Quanto alla richiesta dell'appellante che il minore posponga il proprio cognome a quello materno, i giudici d'appello hanno accolto tale richiesta, pur discostandosi dal dettato dell'art. 55, l. n. 184/1893 che rinvia all'art. 299 c.c., alla stregua del quale l'adottato assume il cognome dell'adottante e lo antepone al proprio. Nello specifico, la Corte, tenuto conto della funzione identitaria del cognome e del fatto che il minore è già scolarizzato e, dunque, individuato con il cognome materno, ha ritenuto che l'art. 299 c.c. non sia inderogabile, in quanto - a fronte di obiettive ragioni - il cognome dell'adottante ben può essere posposto a quello dell'adottato come, appunto, nel caso di specie.

Osservazioni

Ancora una volta, si osserva come, attraverso l'interpretazione e l'applicazione dei principi generali dell'ordinamento, i giudici siano riusciti a colmare quel gap che, spesso, ancora sussiste tra la realtà e le disposizioni di legge del nostro ordinamento e crea un vulnus nella tutela dei diritti delle persone e, spesso - come accade nel caso di specie - dei minori.

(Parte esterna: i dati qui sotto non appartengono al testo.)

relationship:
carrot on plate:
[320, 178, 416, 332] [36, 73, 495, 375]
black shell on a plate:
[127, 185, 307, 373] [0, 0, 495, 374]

È proprio attraverso l'applicazione del principio della tutela del superiore interesse del minore tutelato non solo a livello nazionale (cfr. art. 30 Cost.; art. 337 c.c.), ma, altresì, a livello sovranazionale (cfr. Carta di Nizza; art. 24 Convenzione dell'Aja del 1993), che la Corte d'appello ha disposto l'adozione ex art. 44, comma 1, lett. d), l. n. 184/1983 a favore della partner della madre biologica del bambino.

Appare doveroso osservare, in particolare, come, per via della sua primaria rilevanza, tale principio spesso svolga anche una “funzione integratrice”, nonché di “adeguamento, conformazione e di correzione dello stesso principio di legalità”, il che consente di temperare o disapplicare alcune norme che incidono sui minori. Si pensi, ad esempio, al concetto di “contrarietà all'ordine pubblico” e si richiama, nello specifico, una recente pronuncia della Suprema Corte (Cass. n. 14007/2018) che ha evidenziato come «il principio del superiore interesse del minore opera necessariamente come un limite alla stessa valenza della clausola di ordine pubblico che va sempre valutata con cautela e alla luce del singolo caso concreto (…) il preminente interesse del minore a vivere in modo stabile in un ambiente domestico armonioso e ad essere educato e assistito nella crescita con equilibrio e rispetto dei suoi diritti fondamentali vale, dunque, ad integrare lo stesso concetto di ordine pubblico nella materia specifica».

Varie, dunque, le funzioni del principio in questione: da “stella polare del sistema” a principio con “funzione integratrice”, a strumento per passare da una visione normativa adulto-centrica ad una realtà positiva più attenta a soddisfare gli interessi del minore.

Un plauso, va, pertanto, ai giudici partenopei che, con tale pronuncia, sono riusciti, tramite l'applicazione degli strumenti normativi propri del nostro ordinamento, interpretati anche alla luce dei nuovi costumi sociali, a fornire una tutela agli interessi di tutti i soggetti coinvolti, allontanando qualsivoglia ipotesi di discriminazione, in una prospettiva di - piena - uguaglianza sociale e di rispetto dei rapporti umani e familiari.